▸ Supplied data:

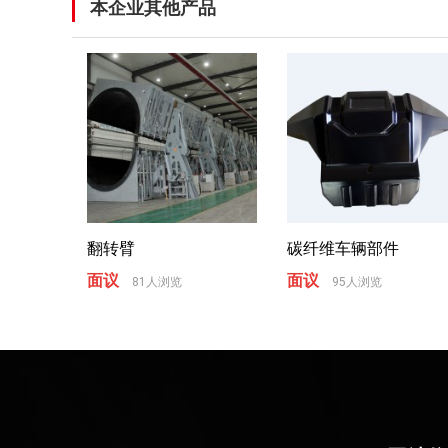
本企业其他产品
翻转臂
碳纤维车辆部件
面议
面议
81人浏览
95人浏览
---
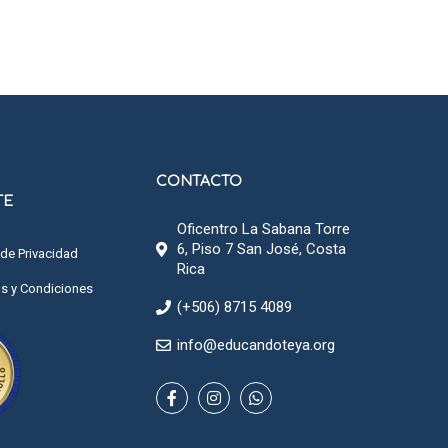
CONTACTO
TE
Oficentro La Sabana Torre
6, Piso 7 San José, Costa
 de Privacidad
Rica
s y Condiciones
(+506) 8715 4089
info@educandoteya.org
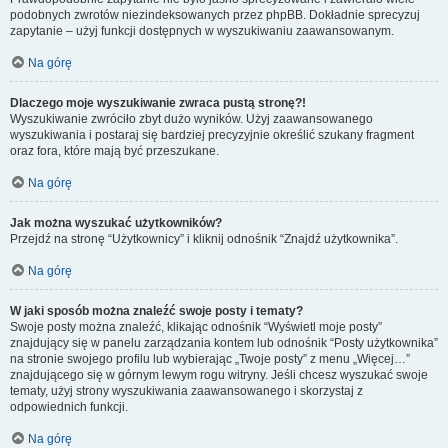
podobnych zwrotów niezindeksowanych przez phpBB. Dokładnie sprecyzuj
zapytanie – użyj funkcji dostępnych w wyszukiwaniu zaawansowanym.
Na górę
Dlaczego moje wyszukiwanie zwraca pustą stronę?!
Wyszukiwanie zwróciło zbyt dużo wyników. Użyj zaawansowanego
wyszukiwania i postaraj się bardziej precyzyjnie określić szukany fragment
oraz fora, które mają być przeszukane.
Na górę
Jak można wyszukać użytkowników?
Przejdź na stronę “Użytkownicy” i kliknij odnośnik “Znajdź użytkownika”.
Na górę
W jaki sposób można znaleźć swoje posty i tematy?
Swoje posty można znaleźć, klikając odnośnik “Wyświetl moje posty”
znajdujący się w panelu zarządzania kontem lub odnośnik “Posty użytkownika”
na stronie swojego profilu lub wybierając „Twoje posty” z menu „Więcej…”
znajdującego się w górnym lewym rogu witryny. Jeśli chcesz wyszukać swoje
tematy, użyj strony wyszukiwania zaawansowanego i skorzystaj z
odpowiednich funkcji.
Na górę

▸ Problem: Every line of the listing that holds "użytkownika" should be found and copied.

▸ Answer for the task:
Przejdź na stronę “Użytkownicy” i kliknij odnośnik “Znajdź użytkownika”.
znajdujący się w panelu zarządzania kontem lub odnośnik “Posty użytkownika”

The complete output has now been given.